Names
- Full name: Seattle Grizzlies Australian Rules Football Club
- Nickname: Grizzlies
- Leading goalkicker: Max DePina
- Best and fairest: Brian Flaherty

Club details
- Founded: 1997
- Colours: Black Green
- Competition: USAFL
- President: Robert Munn
- Coach: Andrew Donlen, David Tomaselli
- Captain: Saleh Tyebjee
- Premierships: 2008 USAFL Men's Division 2 2016 USAFL Women's Division 2, combined team 2017 USAFL Men’s Division 3 2025 USAFL Men's Division 2
- Ground: Magnuson Park, Seattle

Other information
- Official website: seattlegrizzlies.com
- Guernsey: Black with green yoke

= Seattle Grizzlies =

Australian rules football team

The Seattle Grizzlies is a United States Australian Football League team, based in Seattle, Washington, United States.
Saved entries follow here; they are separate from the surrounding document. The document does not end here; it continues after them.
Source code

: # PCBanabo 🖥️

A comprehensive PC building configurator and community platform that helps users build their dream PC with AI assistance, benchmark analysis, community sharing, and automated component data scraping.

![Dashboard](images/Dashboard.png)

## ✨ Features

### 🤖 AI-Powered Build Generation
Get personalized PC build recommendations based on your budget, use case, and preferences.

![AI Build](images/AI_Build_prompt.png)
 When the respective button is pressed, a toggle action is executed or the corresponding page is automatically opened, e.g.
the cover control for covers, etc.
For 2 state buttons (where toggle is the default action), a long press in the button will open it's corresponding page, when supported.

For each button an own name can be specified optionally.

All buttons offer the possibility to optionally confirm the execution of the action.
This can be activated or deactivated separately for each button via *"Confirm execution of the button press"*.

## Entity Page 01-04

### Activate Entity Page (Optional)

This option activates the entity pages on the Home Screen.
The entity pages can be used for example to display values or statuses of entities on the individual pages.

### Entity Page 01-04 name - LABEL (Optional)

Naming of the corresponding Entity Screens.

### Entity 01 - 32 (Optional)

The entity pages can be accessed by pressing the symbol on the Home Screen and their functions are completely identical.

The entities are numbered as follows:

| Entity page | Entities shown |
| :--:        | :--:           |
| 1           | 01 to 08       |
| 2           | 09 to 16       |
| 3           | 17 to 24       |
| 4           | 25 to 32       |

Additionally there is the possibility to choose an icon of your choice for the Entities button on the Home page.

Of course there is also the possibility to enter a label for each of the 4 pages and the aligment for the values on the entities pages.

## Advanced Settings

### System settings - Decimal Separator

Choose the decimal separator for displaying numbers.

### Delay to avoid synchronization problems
It was founded in 1998 as the Seattle Jets by Matt Muller, Jim Trenerry, and Brendan Jenkins. They play in the USAFL, winning the Division 2 title in 2008 and most recently Division 3 in 2017. The club expanded in 2016 to include a women's team.

During the 2008 season, they played at Manhattan Park in Burien, a suburb of Seattle.